Minimum Remove to Make Valid Parentheses

Published: Sep 7, 2022

Medium Stack String

Introduction

Parentheses related string problems can be solved by a stack in general. The string might include other characters. However, focusing parentheses only would be enough in many cases.

Problem Description

Given a string s of ‘(‘ , ‘)’ and lowercase English characters.
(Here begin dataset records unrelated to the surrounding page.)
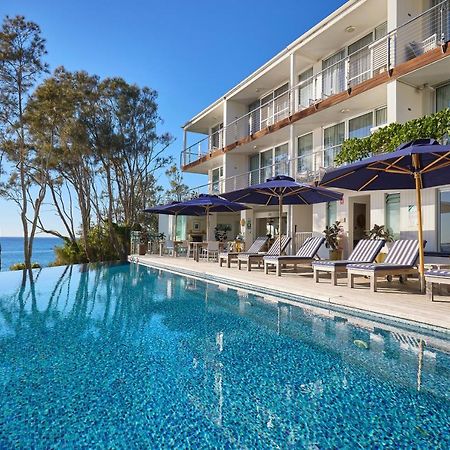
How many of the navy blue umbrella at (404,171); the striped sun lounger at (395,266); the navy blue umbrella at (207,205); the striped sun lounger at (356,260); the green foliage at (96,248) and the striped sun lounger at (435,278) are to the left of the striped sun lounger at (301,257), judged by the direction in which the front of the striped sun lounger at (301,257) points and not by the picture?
4

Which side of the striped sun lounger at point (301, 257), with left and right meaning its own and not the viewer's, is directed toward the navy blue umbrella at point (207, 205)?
right

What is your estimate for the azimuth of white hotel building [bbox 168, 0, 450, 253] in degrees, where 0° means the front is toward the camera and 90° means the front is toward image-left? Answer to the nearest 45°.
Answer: approximately 45°

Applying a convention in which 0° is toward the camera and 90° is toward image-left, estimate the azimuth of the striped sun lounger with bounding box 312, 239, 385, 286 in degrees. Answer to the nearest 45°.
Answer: approximately 45°

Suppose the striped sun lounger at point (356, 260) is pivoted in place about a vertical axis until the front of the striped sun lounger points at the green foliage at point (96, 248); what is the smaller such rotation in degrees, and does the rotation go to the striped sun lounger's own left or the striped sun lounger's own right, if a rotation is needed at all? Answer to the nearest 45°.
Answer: approximately 90° to the striped sun lounger's own right

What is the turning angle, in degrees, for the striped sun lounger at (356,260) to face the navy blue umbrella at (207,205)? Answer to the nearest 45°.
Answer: approximately 90° to its right

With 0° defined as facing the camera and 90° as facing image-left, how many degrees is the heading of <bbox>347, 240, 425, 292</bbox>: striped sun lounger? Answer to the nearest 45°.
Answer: approximately 45°
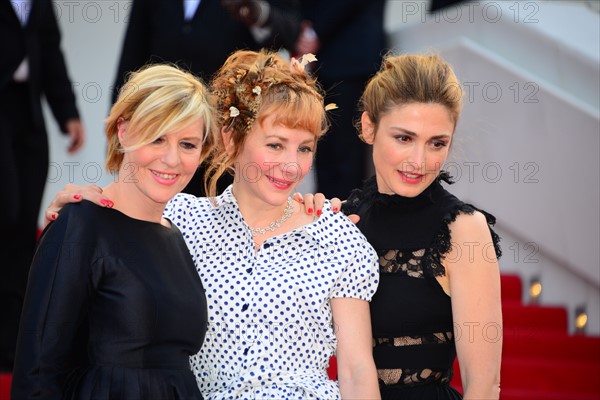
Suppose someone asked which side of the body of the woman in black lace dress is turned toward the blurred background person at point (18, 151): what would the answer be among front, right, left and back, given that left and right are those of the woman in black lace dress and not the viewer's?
right

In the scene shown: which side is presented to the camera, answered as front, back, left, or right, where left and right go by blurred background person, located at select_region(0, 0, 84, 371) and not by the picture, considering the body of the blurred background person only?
front

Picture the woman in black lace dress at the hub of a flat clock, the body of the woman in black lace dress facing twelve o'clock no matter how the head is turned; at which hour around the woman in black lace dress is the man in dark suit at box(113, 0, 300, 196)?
The man in dark suit is roughly at 3 o'clock from the woman in black lace dress.

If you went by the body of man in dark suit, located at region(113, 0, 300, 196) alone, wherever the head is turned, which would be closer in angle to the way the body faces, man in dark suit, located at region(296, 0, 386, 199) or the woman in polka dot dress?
the woman in polka dot dress

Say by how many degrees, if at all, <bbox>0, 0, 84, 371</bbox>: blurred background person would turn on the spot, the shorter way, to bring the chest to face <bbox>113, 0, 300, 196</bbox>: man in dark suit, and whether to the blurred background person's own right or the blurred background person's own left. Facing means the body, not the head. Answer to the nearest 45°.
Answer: approximately 90° to the blurred background person's own left

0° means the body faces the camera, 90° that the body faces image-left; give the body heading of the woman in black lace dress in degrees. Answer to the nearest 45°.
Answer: approximately 45°

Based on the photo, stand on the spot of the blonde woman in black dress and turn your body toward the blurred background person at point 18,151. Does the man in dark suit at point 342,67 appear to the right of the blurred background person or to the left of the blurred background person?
right

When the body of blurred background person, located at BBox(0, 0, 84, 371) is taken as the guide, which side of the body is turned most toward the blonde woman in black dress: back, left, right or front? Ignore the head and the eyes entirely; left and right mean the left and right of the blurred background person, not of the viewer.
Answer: front

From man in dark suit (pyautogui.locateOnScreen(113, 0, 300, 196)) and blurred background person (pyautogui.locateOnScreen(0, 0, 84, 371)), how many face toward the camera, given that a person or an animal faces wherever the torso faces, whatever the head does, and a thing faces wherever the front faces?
2

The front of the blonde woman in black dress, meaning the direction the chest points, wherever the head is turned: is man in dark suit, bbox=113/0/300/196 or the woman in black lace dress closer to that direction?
the woman in black lace dress

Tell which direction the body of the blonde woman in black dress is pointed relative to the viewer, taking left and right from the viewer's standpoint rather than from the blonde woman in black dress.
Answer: facing the viewer and to the right of the viewer

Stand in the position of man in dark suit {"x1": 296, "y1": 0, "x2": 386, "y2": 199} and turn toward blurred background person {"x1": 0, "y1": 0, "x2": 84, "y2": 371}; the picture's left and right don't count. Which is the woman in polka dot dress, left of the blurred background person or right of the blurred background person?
left

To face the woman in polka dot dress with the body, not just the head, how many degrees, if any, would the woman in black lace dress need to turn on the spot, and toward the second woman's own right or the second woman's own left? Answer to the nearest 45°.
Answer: approximately 45° to the second woman's own right
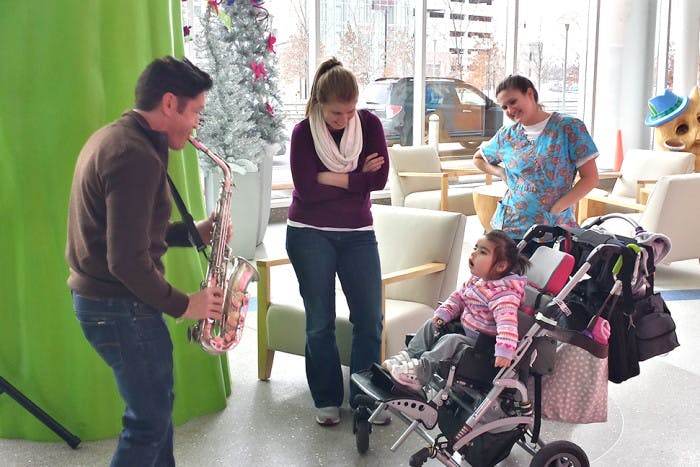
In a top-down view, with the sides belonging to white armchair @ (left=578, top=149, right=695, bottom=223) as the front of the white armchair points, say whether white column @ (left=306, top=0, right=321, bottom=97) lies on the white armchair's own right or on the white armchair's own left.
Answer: on the white armchair's own right

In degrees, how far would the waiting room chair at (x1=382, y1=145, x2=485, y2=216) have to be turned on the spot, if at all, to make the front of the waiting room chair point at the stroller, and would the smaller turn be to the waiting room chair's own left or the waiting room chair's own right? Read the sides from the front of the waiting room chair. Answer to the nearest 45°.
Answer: approximately 45° to the waiting room chair's own right

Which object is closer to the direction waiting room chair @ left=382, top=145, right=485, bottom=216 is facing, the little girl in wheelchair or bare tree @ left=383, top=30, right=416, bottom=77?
the little girl in wheelchair

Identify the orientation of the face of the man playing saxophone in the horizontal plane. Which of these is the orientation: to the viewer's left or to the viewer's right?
to the viewer's right

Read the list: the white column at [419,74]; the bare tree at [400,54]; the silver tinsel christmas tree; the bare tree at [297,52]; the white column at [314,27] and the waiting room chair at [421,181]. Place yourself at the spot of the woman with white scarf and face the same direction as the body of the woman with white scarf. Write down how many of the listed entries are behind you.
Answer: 6

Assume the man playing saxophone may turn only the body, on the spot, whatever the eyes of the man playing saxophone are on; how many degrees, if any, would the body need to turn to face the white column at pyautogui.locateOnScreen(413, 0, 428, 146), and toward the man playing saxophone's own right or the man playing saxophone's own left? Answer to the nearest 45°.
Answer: approximately 45° to the man playing saxophone's own left

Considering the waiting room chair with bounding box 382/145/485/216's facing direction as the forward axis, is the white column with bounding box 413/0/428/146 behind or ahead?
behind

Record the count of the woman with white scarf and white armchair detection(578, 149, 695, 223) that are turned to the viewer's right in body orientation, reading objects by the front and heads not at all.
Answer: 0

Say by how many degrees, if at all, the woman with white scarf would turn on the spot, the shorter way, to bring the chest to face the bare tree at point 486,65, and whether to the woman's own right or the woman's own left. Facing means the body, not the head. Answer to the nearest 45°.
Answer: approximately 180°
Your task is to remove the minimum number of parentheses ( ‘(‘ or ‘)’, in any positions ) so that the resulting parentheses string is valid and return any valid string.

Formally, a parentheses string is valid if and only if:

It is the empty string, contains only lowercase characters, or

It can be written as AB (A concatenated with B), where A and B are valid strings, or

It can be written as (A), where A is a valid string.

Constraints:

1 <= s.length <= 10**5

s[i] is either’(‘ , ‘)’, or lowercase English letter.

https://leetcode.com/problems/minimum-remove-to-make-valid-parentheses/

Examples

Example 1:
Input: s = "lee(t(c)o)de)"
Output: "lee(t(c)o)de"
Explanation: "lee(t(co)de)" , "lee(t(c)ode)" would also be accepted.

Example 2:
Input: s = "a)b(c)d"
Output: "ab(c)d"

Example 3:
Input: s = "))(("
Output: ""

Analysis

Using the stack, check the validity of parentheses. At the same time, save invalid indices in a set. The final step is to construct a valid string while omitting invalid indices.

Solution

class MinimumRemoveToMakeValidParentheses:
    def minRemoveToMakeValid(self, s: str) -> str:
        n, stack, ss = len(s), [], set()
        for i in range(n):
            if s[i] == '(':
                stack.append(i)
            elif s[i] == ')':
                if stack:
                    stack.pop()
                else:
                    ss.add(i)
        ss = ss.union(set(stack))
        result = []
        for i in range(n):
            if i not in ss:
                result.append(s[i])
        return ''.join(result)

Complexities

Time: O(n)
Space: O(n)